- **PROVIDED PASSAGE**:
While this study provides evidence that ssPERG parameters and estimated RGC count are associated, we do not suggest that ssPERG parameters are related to “true” RGC count. Raza and Hood [46] demonstrated that the Harwerth model for estimating RGC count, which is the foundation for the CSFI, overpredicted RGC count at all degrees of retinal eccentricity relative to histological RGC count in postmortem humans [47], and thus, RGC estimates may lack accuracy in human subjects. We therefore intended for estimated RGC counts to be interpreted relative to each other and not as empiric values. Nonetheless, to the best of our knowledge this is the first study to establish a linear relationship between functional testing measures and the CSFI. As ssPERG measures RGC function, these linear relationships support the assumption that the CSFI is related to RGC count, regardless of whether the numerical values of RGC estimates are quantitatively accurate.

- **GIVEN DATA**:
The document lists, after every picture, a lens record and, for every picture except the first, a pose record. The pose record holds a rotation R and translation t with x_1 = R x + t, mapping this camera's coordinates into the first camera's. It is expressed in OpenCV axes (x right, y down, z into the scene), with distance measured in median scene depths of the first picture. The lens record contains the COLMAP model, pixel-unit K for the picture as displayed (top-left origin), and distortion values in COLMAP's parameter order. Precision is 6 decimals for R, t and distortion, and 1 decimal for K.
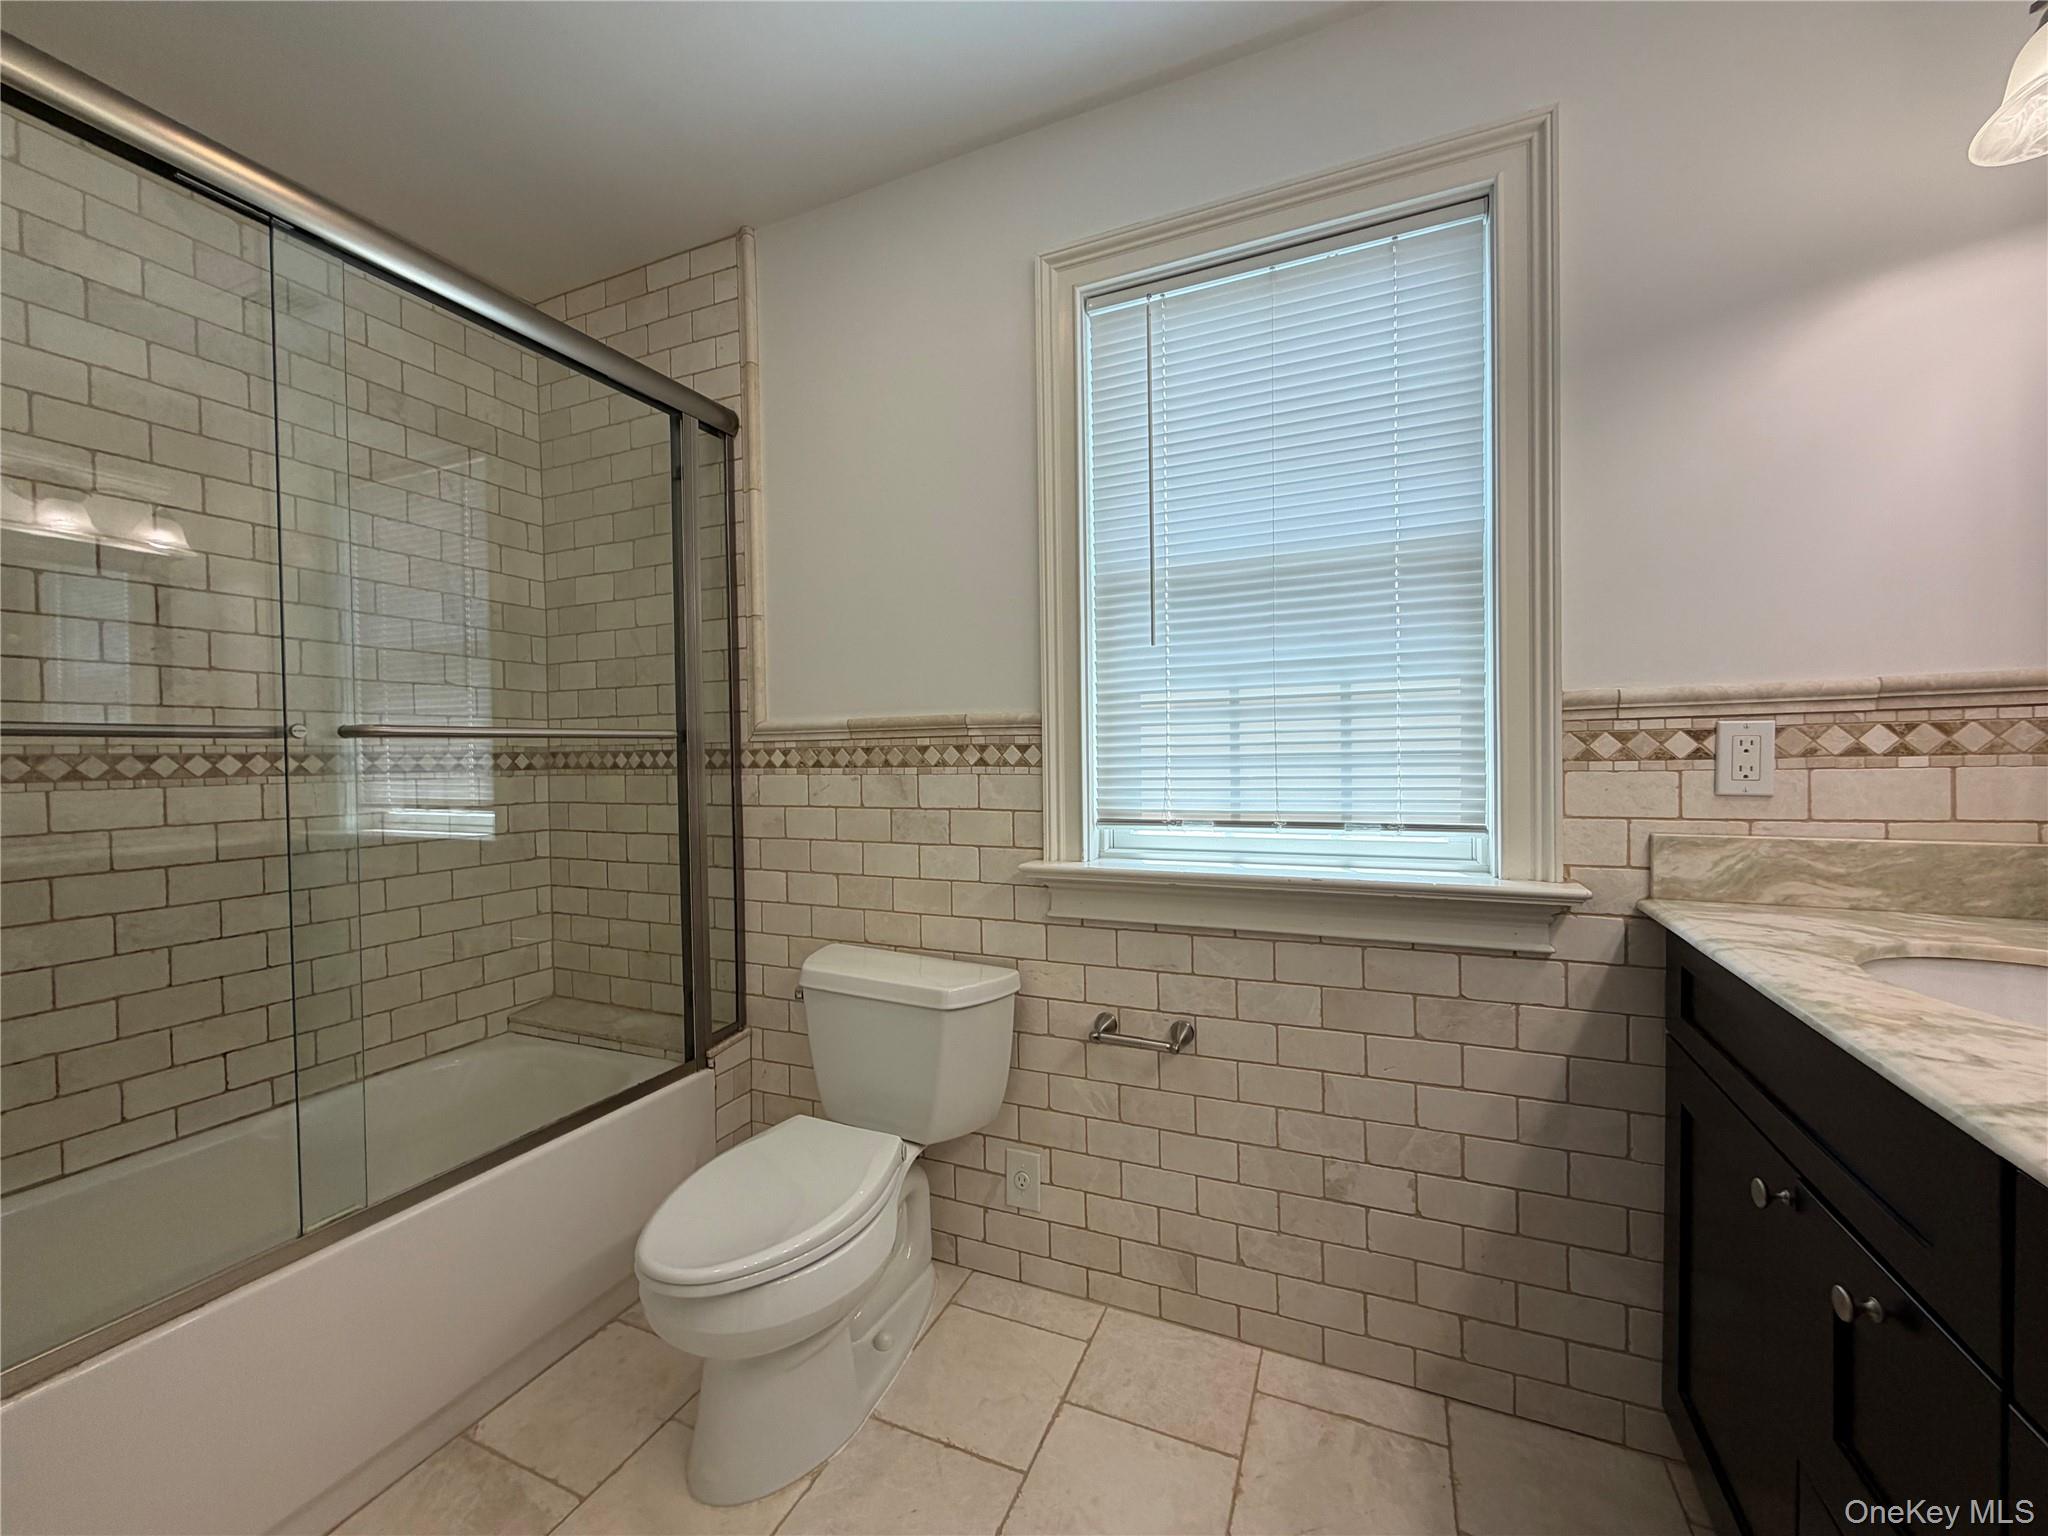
lens RADIAL K [[815.5, 0, 1023.3], [0, 815.5, 767.0], [0, 0, 1]] dist [0.000321, 0.000111]
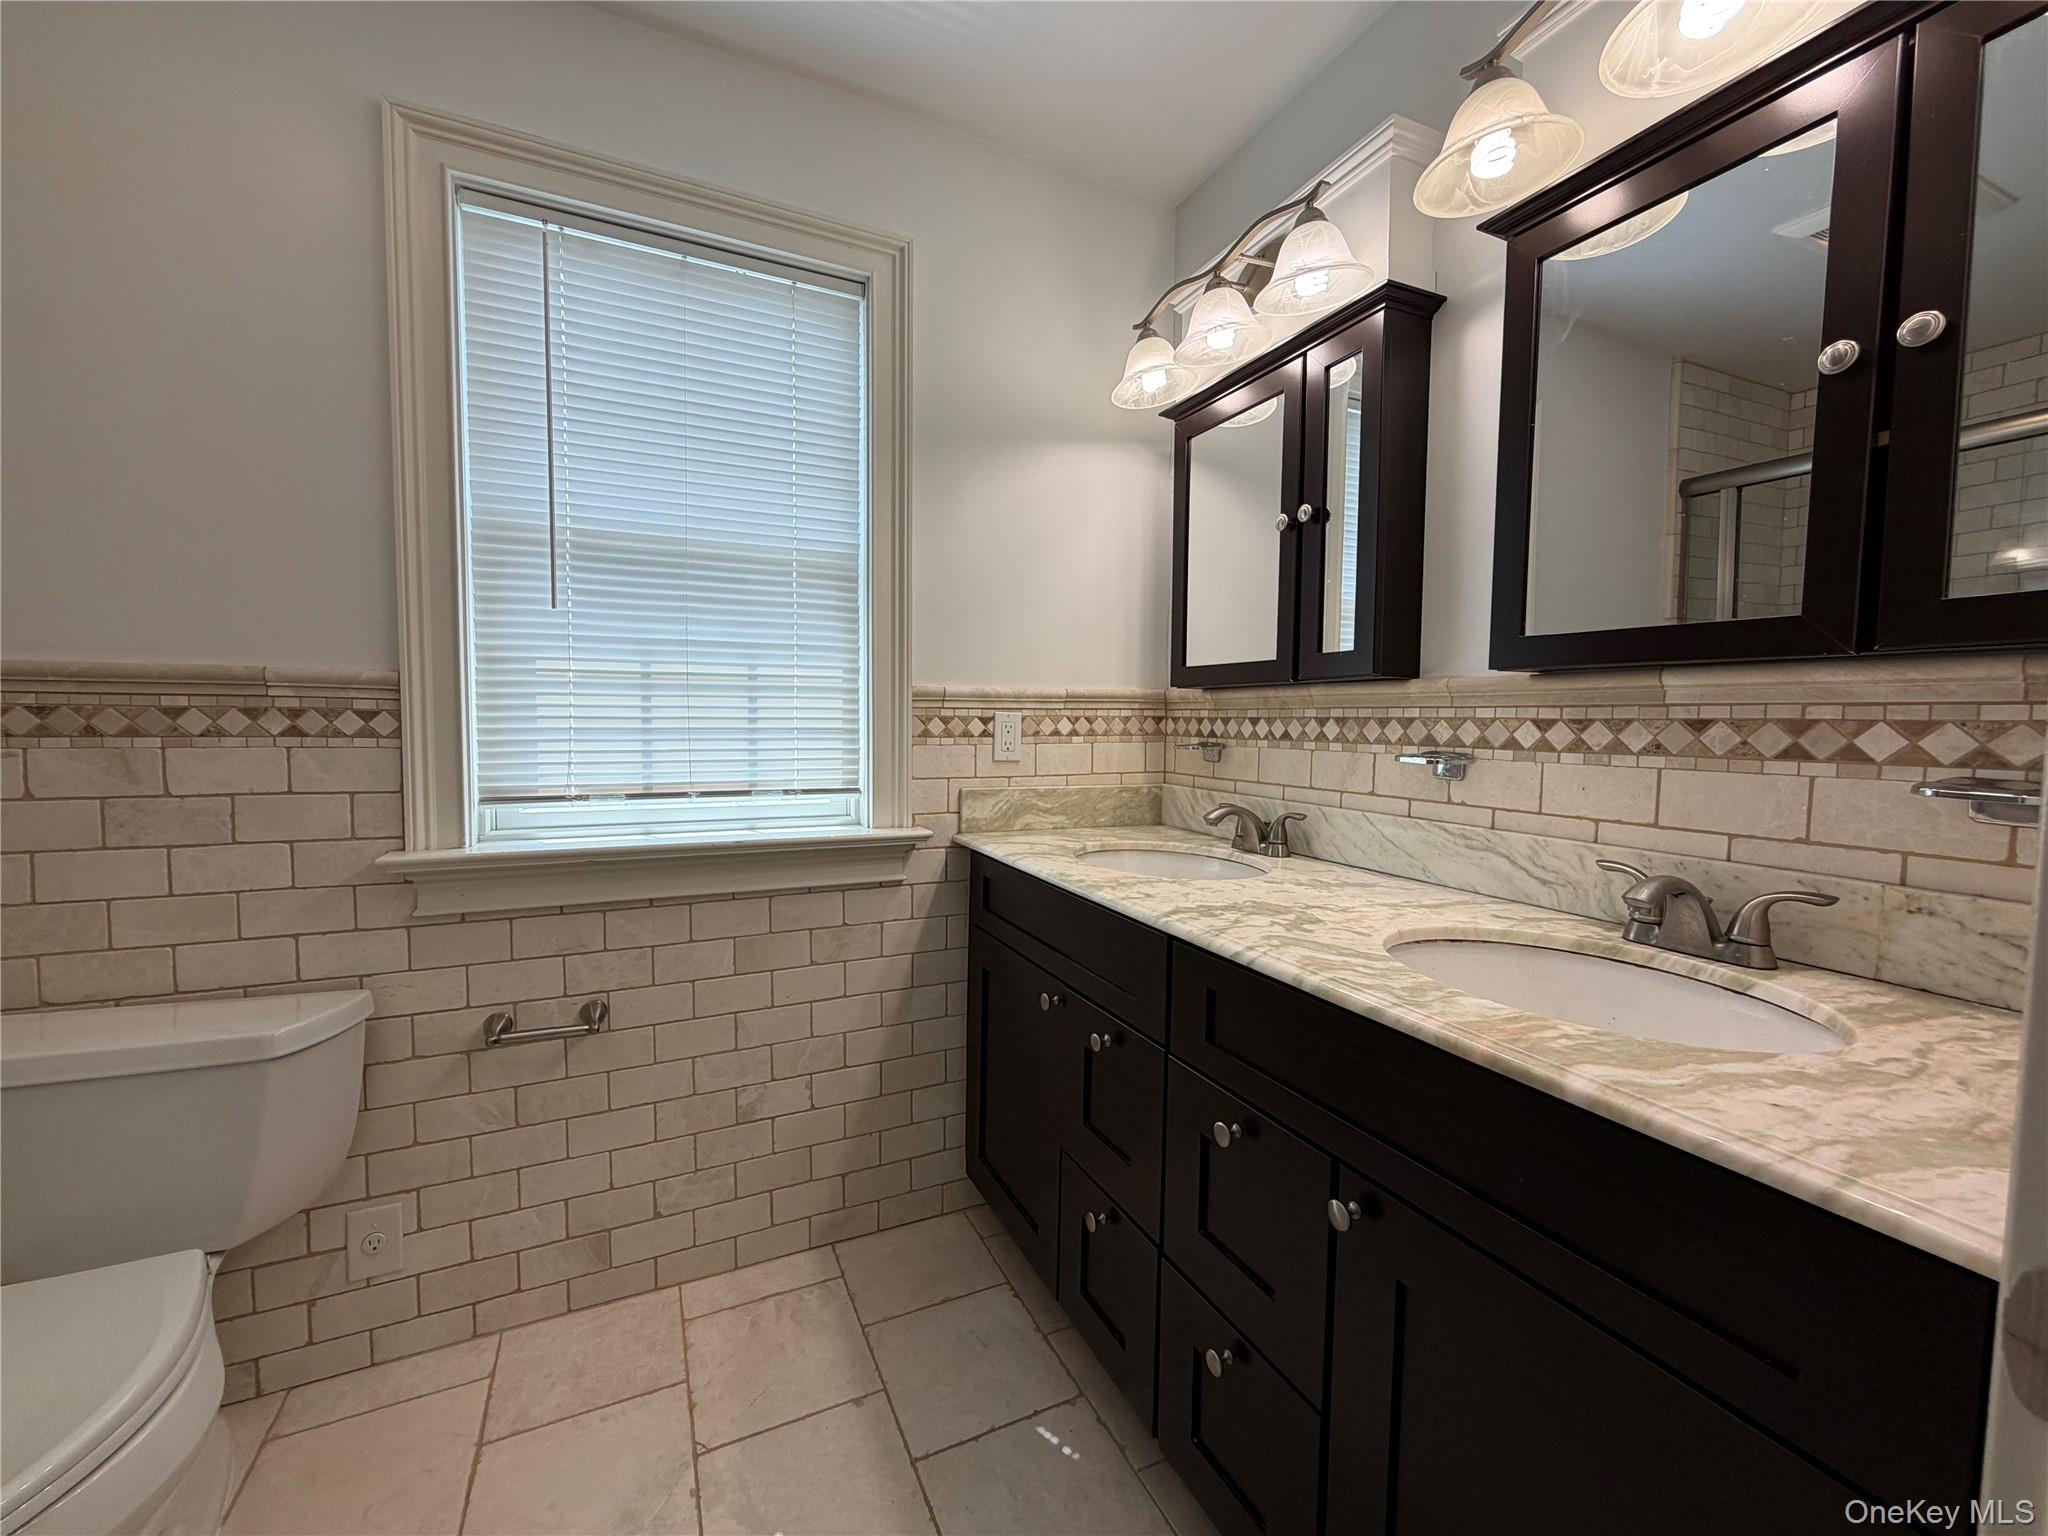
lens RADIAL K [[815.5, 0, 1020.7], [0, 815.5, 765.9], [0, 0, 1]] dist [0.000321, 0.000111]
pose [[0.651428, -0.019752, 0.758453, -0.221206], [-0.008761, 0.999399, 0.033551, -0.006194], [-0.758660, -0.028501, 0.650863, -0.014372]]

- **TASK**: Decide whether each statement agrees with the passage on ssPERG parameters and RGC count. Answer yes or no for each, quoting the words from the passage that decide it. 1. The authors claim that ssPERG parameters are related to true RGC count. 2. The Harwerth model overpredicted RGC count at every degree of retinal eccentricity compared with histological counts. 3. The authors meant estimated RGC counts to be read as empiric values.

- **SOLUTION BELOW**:
1. No: "we do not suggest that ssPERG parameters are related to “true” RGC count"
2. Yes: "overpredicted RGC count at all degrees of retinal eccentricity relative to histological RGC count in postmortem humans"
3. No: "We therefore intended for estimated RGC counts to be interpreted relative to each other and not as empiric values."